Máquinas (clippers y trimmers)
Retirar el exceso de cabello con el cepillo incluido en la máquina o con cepillo dedicado. Aplicar spray desinfectante para cuchillas, como Andis Cool Care o Clippercide, que además de desinfectar lubrica y reduce la temperatura de la cuchilla. No sumergir las máquinas en ninguna solución. Si la cuchilla está muy caliente al tacto, dejar enfriar antes de aplicar el spray para evitar dañar el filo.
Navajas de rasurado
Las navajas de un solo uso se cambian por cliente, sin excepción. No existe justificación para reutilizar una navaja desechable entre clientes. Las navajas rectas de acero requerirían esterilización completa en autoclave; si no se cuenta con ese equipo, la práctica correcta es usar únicamente navajas de uso único.
Textiles: capas y toallas
Capa del cliente
Cambiar de cliente a cliente. Si son de tela, lavar con agua caliente, mínimo a 60 grados Celsius, y secar completamente antes de reutilizar. Las capas desechables de tela no tejida eliminan el riesgo de transmisión cruzada y simplifican el protocolo en barberias con alta rotación.
Toallas
Las toallas de vapor para rasurado o tratamientos deben ser de un solo uso o lavarse a alta temperatura después de cada cliente. Una toalla tibia que pasó por varios clientes sin lavar es uno de los vectores más frecuentes de transmisión de hongos en cuero cabelludo.
Delantal del barbero
El delantal retiene pelo, bacterias y residuo de productos durante el turno. Lavar al menos una vez al día, o usar modelos desechables si el volumen de clientes es alto. El barbero no puede pedirle higiene al espacio si su propia ropa de trabajo no está limpia.
Limpieza del espacio por cliente y al cierre
Entre cada cliente: barrer o aspirar el cabello del suelo antes de que el siguiente se siente. Limpiar el reposacabezas con toallita desinfectante. Retirar el cabello de la estación de trabajo.

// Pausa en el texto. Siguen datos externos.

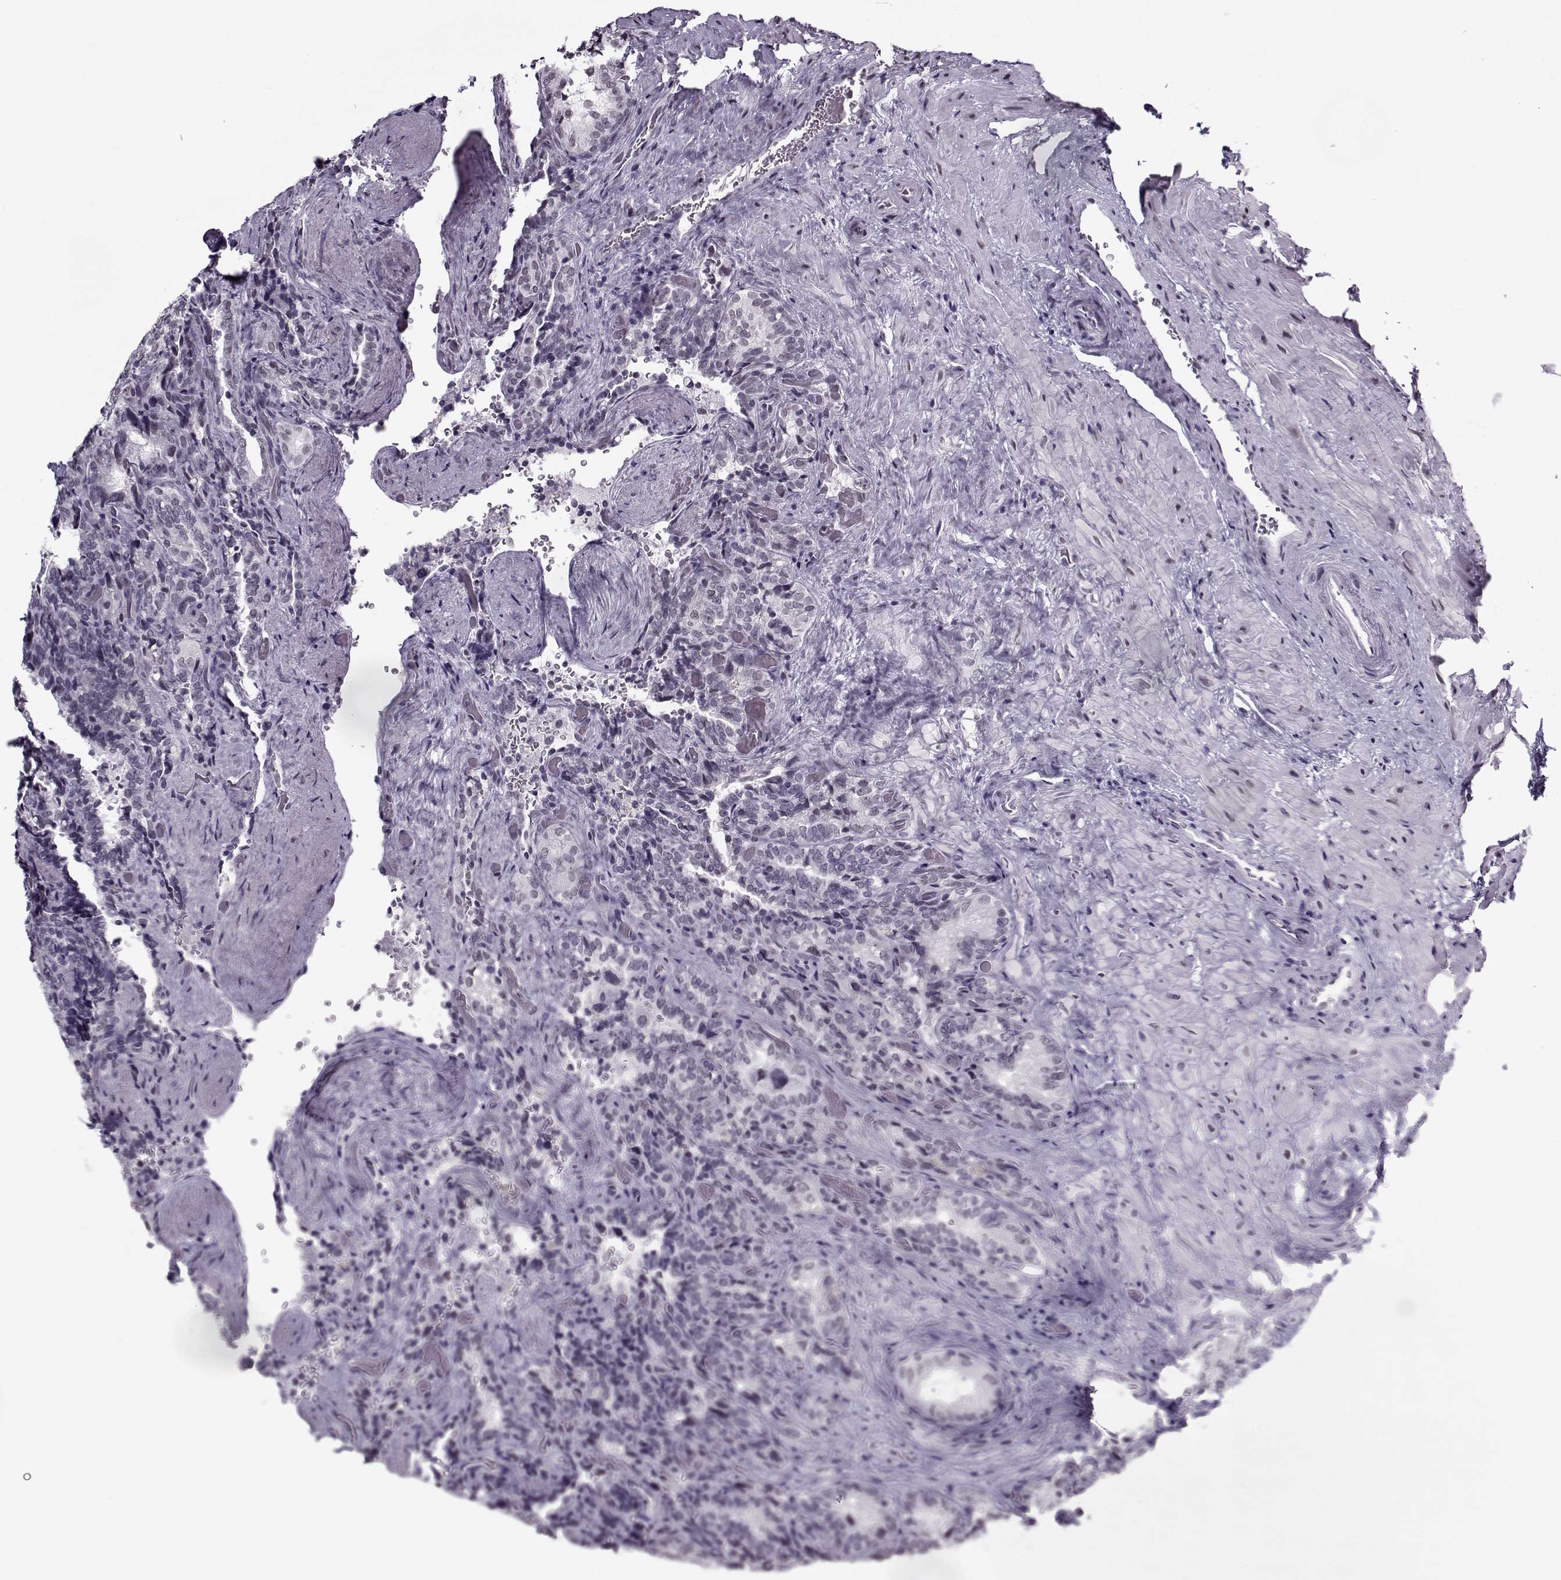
{"staining": {"intensity": "negative", "quantity": "none", "location": "none"}, "tissue": "seminal vesicle", "cell_type": "Glandular cells", "image_type": "normal", "snomed": [{"axis": "morphology", "description": "Normal tissue, NOS"}, {"axis": "topography", "description": "Seminal veicle"}], "caption": "Immunohistochemistry of benign human seminal vesicle demonstrates no expression in glandular cells.", "gene": "PRMT8", "patient": {"sex": "male", "age": 69}}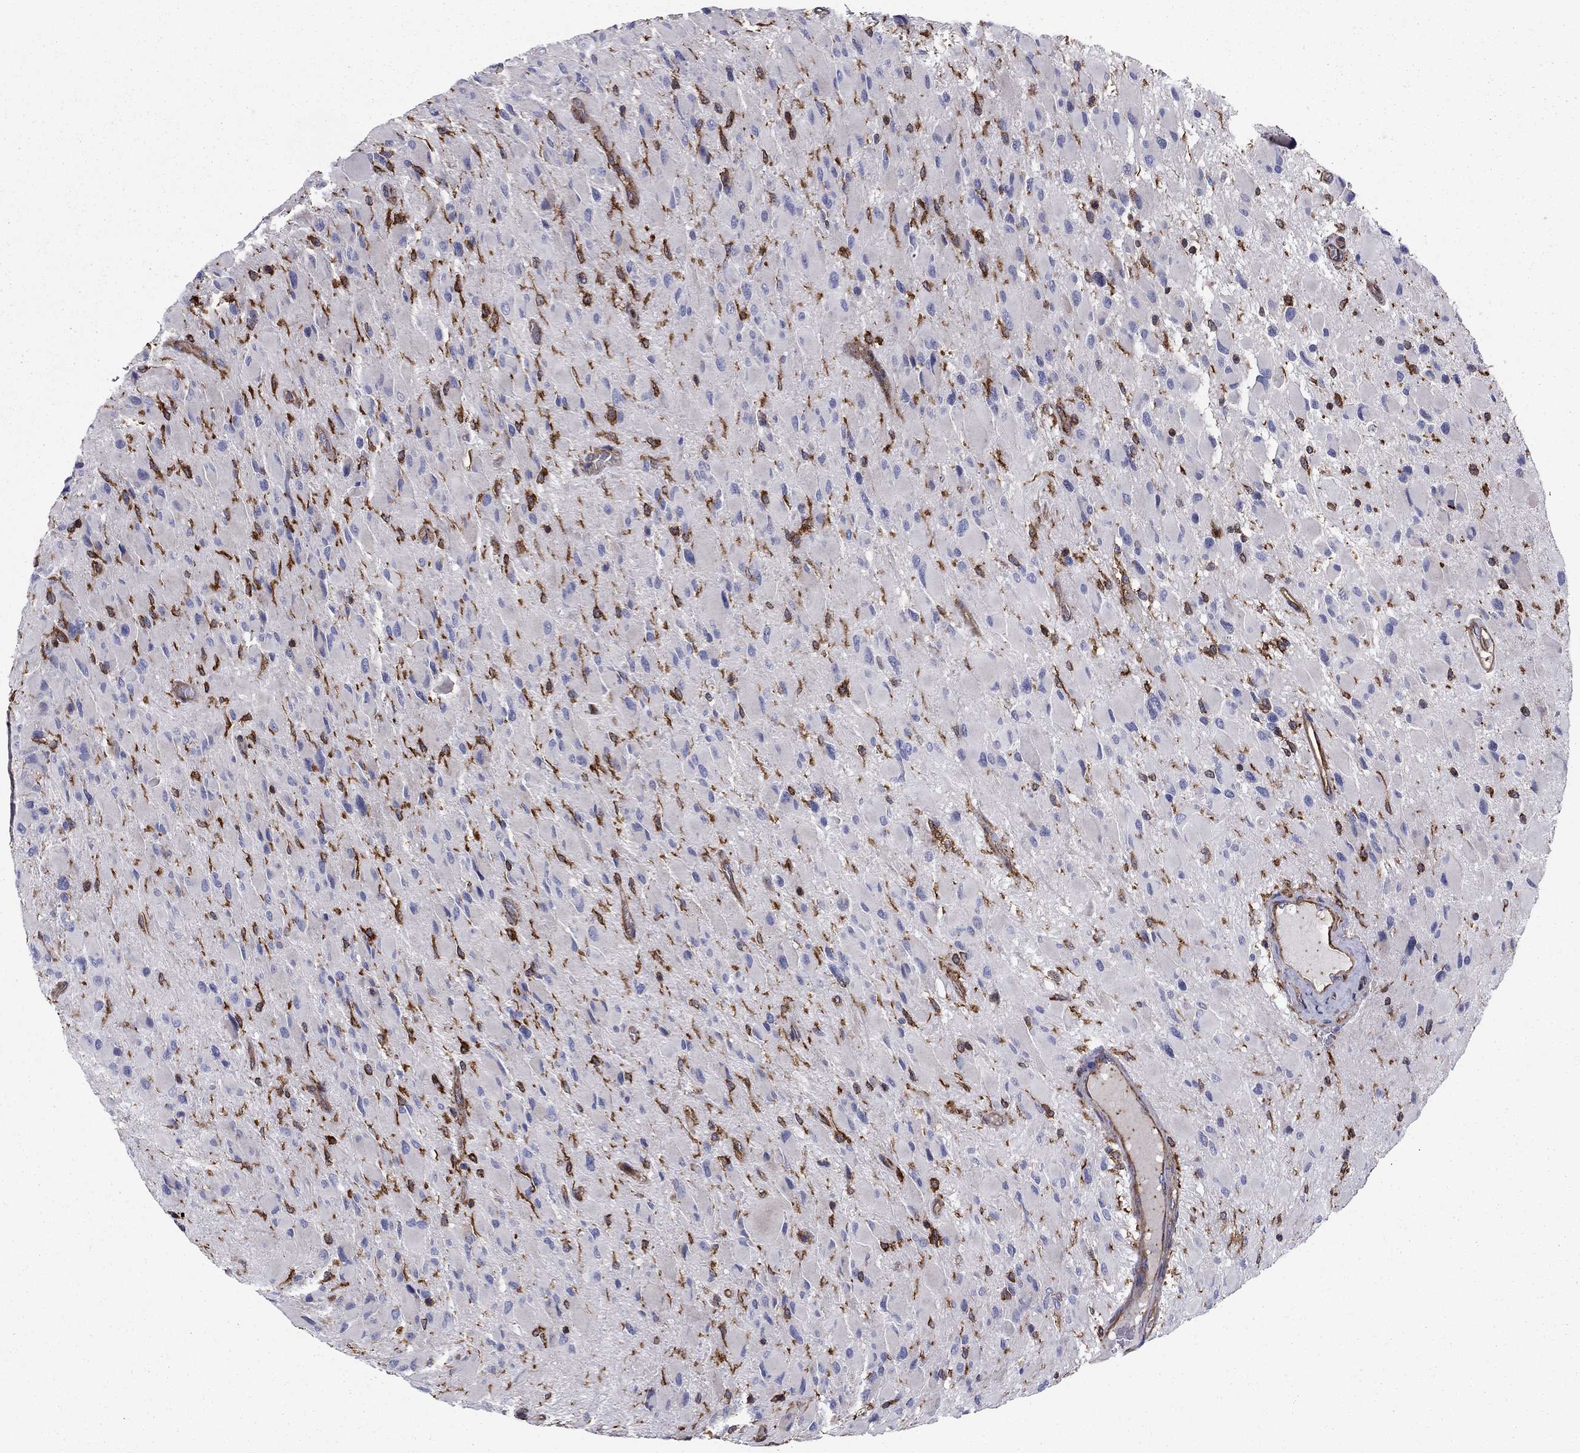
{"staining": {"intensity": "negative", "quantity": "none", "location": "none"}, "tissue": "glioma", "cell_type": "Tumor cells", "image_type": "cancer", "snomed": [{"axis": "morphology", "description": "Glioma, malignant, High grade"}, {"axis": "topography", "description": "Cerebral cortex"}], "caption": "IHC of glioma demonstrates no positivity in tumor cells.", "gene": "EHBP1L1", "patient": {"sex": "female", "age": 36}}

Al cierre del día: desinfectar la silla completa (tela o vinilo), limpiar los espejos con producto sin rayas, desinfectar la estación de trabajo, barrer y fregar el suelo. Guardar las herramientas limpias y lubricadas.
Productos de limpieza que no pueden faltar
- Spray desinfectante para cuchillas: desinfecta, lubrica y enfría. Usar entre cada cliente.
- Solución barbicida para inmersión: para tijeras y peines. Tener siempre fresca en el frasco.
- Alcohol isopropílico al 70%: para superficies y herramientas sin inmersión.
- Toallitas desinfectantes: para limpieza rápida de silla y superficies entre clientes.
- Cepillo de limpieza para cuchillas: uno por máquina, no intercambiar.
La higiene visible como diferenciador
Los clientes que ven al barbero limpiar sus herramientas entre cortes perciben profesionalismo antes de que empiece el servicio. No es necesario anunciarlo; hacerlo con naturalidad y consistencia comunica más que cualquier texto en la pared. Un proceso limpio y visible es parte de la experiencia del cliente, no solo una obligación sanitaria que se cumple cuando nadie mira.